BEGIN

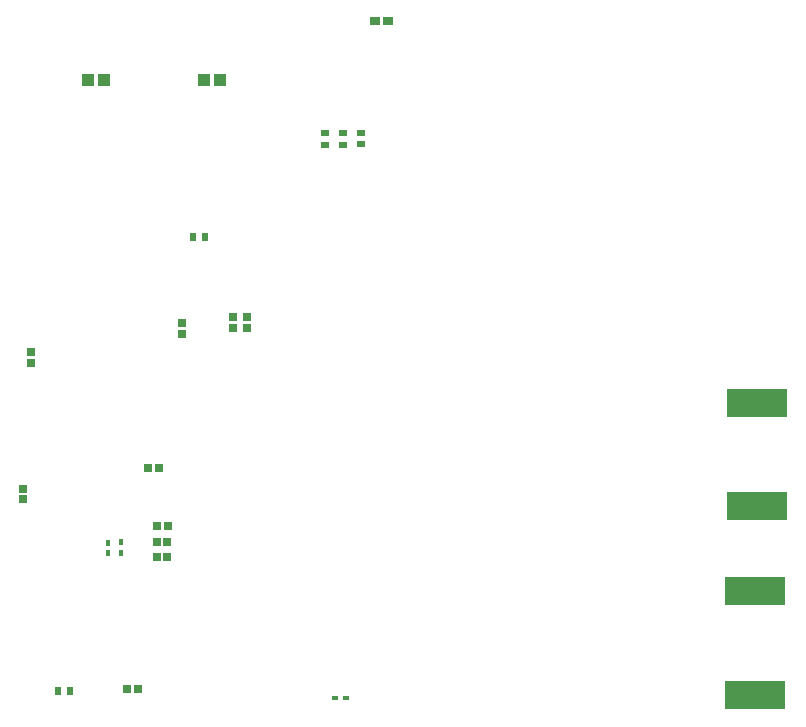
<source format=gbp>
G04*
G04 #@! TF.GenerationSoftware,Altium Limited,Altium Designer,24.10.1 (45)*
G04*
G04 Layer_Color=128*
%FSLAX25Y25*%
%MOIN*%
G70*
G04*
G04 #@! TF.SameCoordinates,9D620B6C-925D-48BC-BBC5-478D005D5007*
G04*
G04*
G04 #@! TF.FilePolarity,Positive*
G04*
G01*
G75*
%ADD20R,0.20299X0.09807*%
%ADD24R,0.02661X0.02268*%
%ADD29R,0.02661X0.02819*%
%ADD31R,0.02819X0.02661*%
%ADD32R,0.02268X0.02661*%
%ADD36R,0.03842X0.04236*%
%ADD45R,0.01874X0.01480*%
%ADD173R,0.03252X0.02661*%
%ADD174R,0.01480X0.01874*%
D20*
X412402Y41898D02*
D03*
Y76410D02*
D03*
X412992Y104791D02*
D03*
Y139303D02*
D03*
D24*
X281102Y225394D02*
D03*
Y229331D02*
D03*
X274902Y225295D02*
D03*
Y229232D02*
D03*
X268996Y225197D02*
D03*
Y229134D02*
D03*
D29*
X203091Y43799D02*
D03*
X206555D02*
D03*
X213130Y98130D02*
D03*
X216595D02*
D03*
X212933Y92913D02*
D03*
X216398D02*
D03*
X212933Y87992D02*
D03*
X216398D02*
D03*
X213543Y117717D02*
D03*
X210079D02*
D03*
D31*
X238484Y164311D02*
D03*
Y167776D02*
D03*
X243110Y164311D02*
D03*
Y167776D02*
D03*
X221260Y162303D02*
D03*
Y165768D02*
D03*
X171063Y156063D02*
D03*
Y152598D02*
D03*
X168504Y107224D02*
D03*
Y110689D02*
D03*
D32*
X229035Y194685D02*
D03*
X225098D02*
D03*
X183858Y43209D02*
D03*
X179921D02*
D03*
D36*
X228740Y246850D02*
D03*
X234055D02*
D03*
X189961Y246752D02*
D03*
X195276D02*
D03*
D45*
X272441Y40748D02*
D03*
X275984D02*
D03*
D173*
X290059Y266535D02*
D03*
X285531D02*
D03*
D174*
X201181Y92913D02*
D03*
Y89370D02*
D03*
X196555Y92618D02*
D03*
Y89075D02*
D03*
M02*

</source>
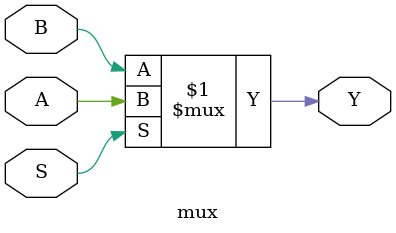
<source format=v>
module mux(Y,A,B,S);
output Y;
input A,B,S;
assign Y = S[0]? A:B;
endmodule
</source>
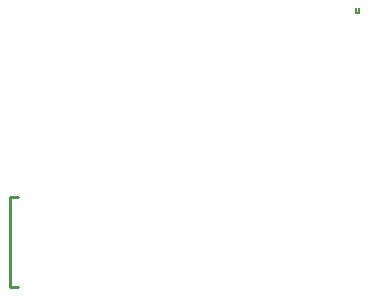
<source format=gbr>
G04 #@! TF.FileFunction,Other,Comment*
%FSLAX46Y46*%
G04 Gerber Fmt 4.6, Leading zero omitted, Abs format (unit mm)*
G04 Created by KiCad (PCBNEW 4.0.0-rc2-stable) date 5/23/2016 2:13:21 PM*
%MOMM*%
G01*
G04 APERTURE LIST*
%ADD10C,0.100000*%
%ADD11C,0.152400*%
%ADD12C,0.254000*%
G04 APERTURE END LIST*
D10*
D11*
X152292500Y-91448400D02*
X152292500Y-91829400D01*
X152292500Y-91829400D02*
X152038500Y-91829400D01*
X152038500Y-91829400D02*
X152038500Y-91448400D01*
D12*
X123391100Y-107403600D02*
X122741100Y-107403600D01*
X122741100Y-107403600D02*
X122741100Y-115103600D01*
X122741100Y-115103600D02*
X123391100Y-115103600D01*
M02*

</source>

END

## [YOUR ASSIGNMENT]
For this step, transcribe all the material above exactly and drop the images.

## [SOLVED EXERCISE]
<source format=gbp>
G04*
G04 #@! TF.GenerationSoftware,Altium Limited,Altium Designer,24.10.1 (45)*
G04*
G04 Layer_Color=128*
%FSLAX25Y25*%
%MOIN*%
G70*
G04*
G04 #@! TF.SameCoordinates,9D620B6C-925D-48BC-BBC5-478D005D5007*
G04*
G04*
G04 #@! TF.FilePolarity,Positive*
G04*
G01*
G75*
%ADD20R,0.20299X0.09807*%
%ADD24R,0.02661X0.02268*%
%ADD29R,0.02661X0.02819*%
%ADD31R,0.02819X0.02661*%
%ADD32R,0.02268X0.02661*%
%ADD36R,0.03842X0.04236*%
%ADD45R,0.01874X0.01480*%
%ADD173R,0.03252X0.02661*%
%ADD174R,0.01480X0.01874*%
D20*
X412402Y41898D02*
D03*
Y76410D02*
D03*
X412992Y104791D02*
D03*
Y139303D02*
D03*
D24*
X281102Y225394D02*
D03*
Y229331D02*
D03*
X274902Y225295D02*
D03*
Y229232D02*
D03*
X268996Y225197D02*
D03*
Y229134D02*
D03*
D29*
X203091Y43799D02*
D03*
X206555D02*
D03*
X213130Y98130D02*
D03*
X216595D02*
D03*
X212933Y92913D02*
D03*
X216398D02*
D03*
X212933Y87992D02*
D03*
X216398D02*
D03*
X213543Y117717D02*
D03*
X210079D02*
D03*
D31*
X238484Y164311D02*
D03*
Y167776D02*
D03*
X243110Y164311D02*
D03*
Y167776D02*
D03*
X221260Y162303D02*
D03*
Y165768D02*
D03*
X171063Y156063D02*
D03*
Y152598D02*
D03*
X168504Y107224D02*
D03*
Y110689D02*
D03*
D32*
X229035Y194685D02*
D03*
X225098D02*
D03*
X183858Y43209D02*
D03*
X179921D02*
D03*
D36*
X228740Y246850D02*
D03*
X234055D02*
D03*
X189961Y246752D02*
D03*
X195276D02*
D03*
D45*
X272441Y40748D02*
D03*
X275984D02*
D03*
D173*
X290059Y266535D02*
D03*
X285531D02*
D03*
D174*
X201181Y92913D02*
D03*
Y89370D02*
D03*
X196555Y92618D02*
D03*
Y89075D02*
D03*
M02*

</source>
<source format=v>
module mux(Y,A,B,S);
output Y;
input A,B,S;
assign Y = S[0]? A:B;
endmodule
</source>
<source format=gbr>
G04 #@! TF.FileFunction,Other,Comment*
%FSLAX46Y46*%
G04 Gerber Fmt 4.6, Leading zero omitted, Abs format (unit mm)*
G04 Created by KiCad (PCBNEW 4.0.0-rc2-stable) date 5/23/2016 2:13:21 PM*
%MOMM*%
G01*
G04 APERTURE LIST*
%ADD10C,0.100000*%
%ADD11C,0.152400*%
%ADD12C,0.254000*%
G04 APERTURE END LIST*
D10*
D11*
X152292500Y-91448400D02*
X152292500Y-91829400D01*
X152292500Y-91829400D02*
X152038500Y-91829400D01*
X152038500Y-91829400D02*
X152038500Y-91448400D01*
D12*
X123391100Y-107403600D02*
X122741100Y-107403600D01*
X122741100Y-107403600D02*
X122741100Y-115103600D01*
X122741100Y-115103600D02*
X123391100Y-115103600D01*
M02*

</source>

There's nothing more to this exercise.